Remember the phone booth stationed on corners around big cities and small country towns?

Some still exist, here and there, but they are used more as prompts for parents to tell stories of the old days.

The landline is a relic too; a reminder of its role now consigned to a couple of holes in the wall, and a patch of lifted paint that many of us haven’t found time to fix.

The sound of a newspaper, laden with ink, thrown over the front fence at dawn. Friday night trips to grab a video before cranking up the VCR for a family movie night. Wrist watches that told the time, not our heart rates and sleep patterns. Dial-up modems and floppy disks, overhead projectors and road maps that were part of a book.
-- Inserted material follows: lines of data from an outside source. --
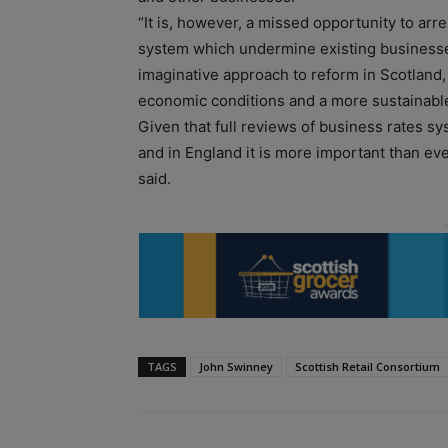
“It is, however, a missed opportunity to arre
system which undermine existing business
imaginative approach to reform in Scotland,
economic conditions and a more sustainable 
Given that full reviews of business rates 
and in England it is more important than eve
said.
TAGS
John Swinney
Scottish Retail Consortium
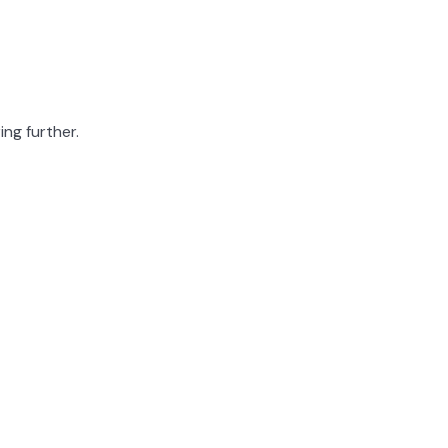
ing further.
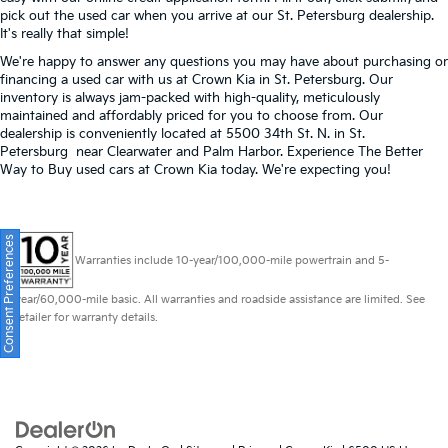
pick out the used car when you arrive at our St. Petersburg dealership.
It's really that simple!
We're happy to answer any questions you may have about purchasing or
financing a used car with us at Crown Kia in
St. Petersburg
. Our
inventory is always jam-packed with high-quality, meticulously
maintained and affordably priced for you to choose from. Our
dealership is conveniently located at 5500 34th St. N. in St.
Petersburg near Clearwater and Palm Harbor. Experience The Better
Way to Buy used cars at Crown Kia today. We're expecting you!
Consent Preferences
Warranties include 10-year/100,000-mile powertrain and 5-
year/60,000-mile basic. All warranties and roadside assistance are limited. See
retailer for warranty details.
All gone, trodden on by the march of progress.

CDs. Real photo labs. Answering machines. MP3 players. Pagers. Even checkout operators and non-electronic cigarettes.

Gone. And now, the letter.

australia post

Australia Post couldn’t stop sending letters, could it? Photo: AAP

And perhaps this is where we should draw the line. Because most of the other changes have largely been directed at creating greater convenience.
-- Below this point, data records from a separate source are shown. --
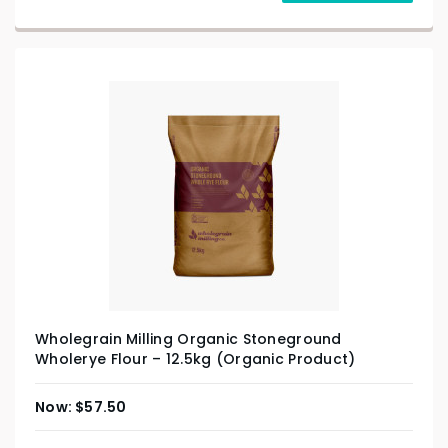
Wholegrain Milling Organic Stoneground
Wholerye Flour – 12.5kg (Organic Product)
$
57.50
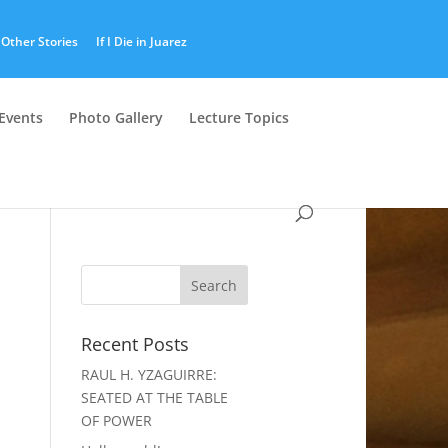
Other Stories
If I Die in Juarez
Events
Photo Gallery
Lecture Topics
Recent Posts
RAUL H. YZAGUIRRE:
SEATED AT THE TABLE
OF POWER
A smart phone allows us to answer a call without running from one end of the house to another, or between meetings, or while we are out for walk. On every measure, it trumps the landline.

Online news provides an immediacy a paper filled with news cannot.
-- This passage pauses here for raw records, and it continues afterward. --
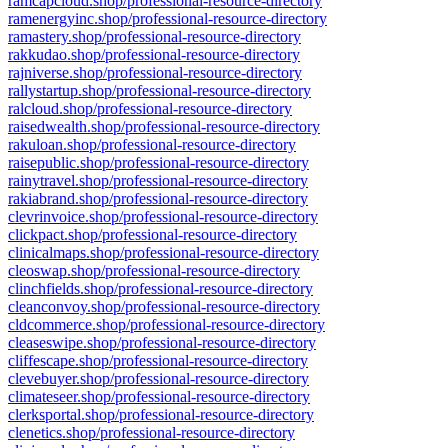
ramcapcloud.shop/professional-resource-directory
ramenergyinc.shop/professional-resource-directory
ramastery.shop/professional-resource-directory
rakkudao.shop/professional-resource-directory
rajniverse.shop/professional-resource-directory
rallystartup.shop/professional-resource-directory
ralcloud.shop/professional-resource-directory
raisedwealth.shop/professional-resource-directory
rakuloan.shop/professional-resource-directory
raisepublic.shop/professional-resource-directory
rainytravel.shop/professional-resource-directory
rakiabrand.shop/professional-resource-directory
clevrinvoice.shop/professional-resource-directory
clickpact.shop/professional-resource-directory
clinicalmaps.shop/professional-resource-directory
cleoswap.shop/professional-resource-directory
clinchfields.shop/professional-resource-directory
cleanconvoy.shop/professional-resource-directory
cldcommerce.shop/professional-resource-directory
cleaseswipe.shop/professional-resource-directory
cliffescape.shop/professional-resource-directory
clevebuyer.shop/professional-resource-directory
climateseer.shop/professional-resource-directory
clerksportal.shop/professional-resource-directory
clenetics.shop/professional-resource-directory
Streaming delivers a library of movies, not one that needs to be delivered back to the store in 24 hours. All those inventions gift us time, and that’s how they have been sold.

The monitors we wear on our arms tell the time, but also check our health; it’s a timely package of sorts, and cheaper than a good dress watch.

Electronic checkouts even allow us to shop, without talking to someone, and many of us find that a bonus too.

But the letter?

This is as big as the removal of the service station attendant, who allowed us to stay in the car, as they filled the petrol tank and washed the windscreen.

Maybe even bigger.

And the difference with other technological advances is clear.

Those other changes provided a feel-good factor and a big dose of convenience. They empowered us. And in some cases, improved our health and gave us back hours in the day.

Not so with the service station attendant. But we’ve lost that case. Forever more, if we can afford it, we’ll be filling our own petrol tanks.

But that’s why we need to rail against suggestions that Australia Post might soon dispense with delivering our mail.

Personalised pleasures

Yes, we can send and receive emails. And it might even save a bit of time. But what about that little pop of surprise when you visit the letterbox to find a real letter?

Not one from the real estate agent canvassing for a sale. Or the electricity bill.

One that makes you feel like a million dollars. Written on white paper, in an envelope, with your name plastered across the front. Not typed. Written.

Last year, it was my New Year’s resolution; to send a letter to someone, every week. It only lasted a few months, but in every single case, the recipient later described that sense of exhilaration at opening it, and reading it.

Not everything old fashioned is bad. And not everything new is good.

We can still save the letter, and not just because a chunk of our population are not email users. Because in a world of bad news, it offers a smile.

Sending a letter might soon be a thing of the past. Photo: AAP

Like everything, it comes down to economics. We are not sending or receiving enough of them – and that’s behind a decision by the federal government to review the role of Australia Post.

Australian homes only receive 2.4 letters each week now, down from 8.5 each week 15 years ago.

But if we can lift that letter writing rate, and make the economics work, we will cement its future.

The solution simply requires a crisp white piece of paper, a pen, and a commitment to make someone else feel good the next time they visit their letterbox.

Perhaps the first one doesn’t even need to be that feel-good type; consider it a practice post.

And why don’t we all write that one to the Finance Minister, who will have a key say in whether the letter is killed off.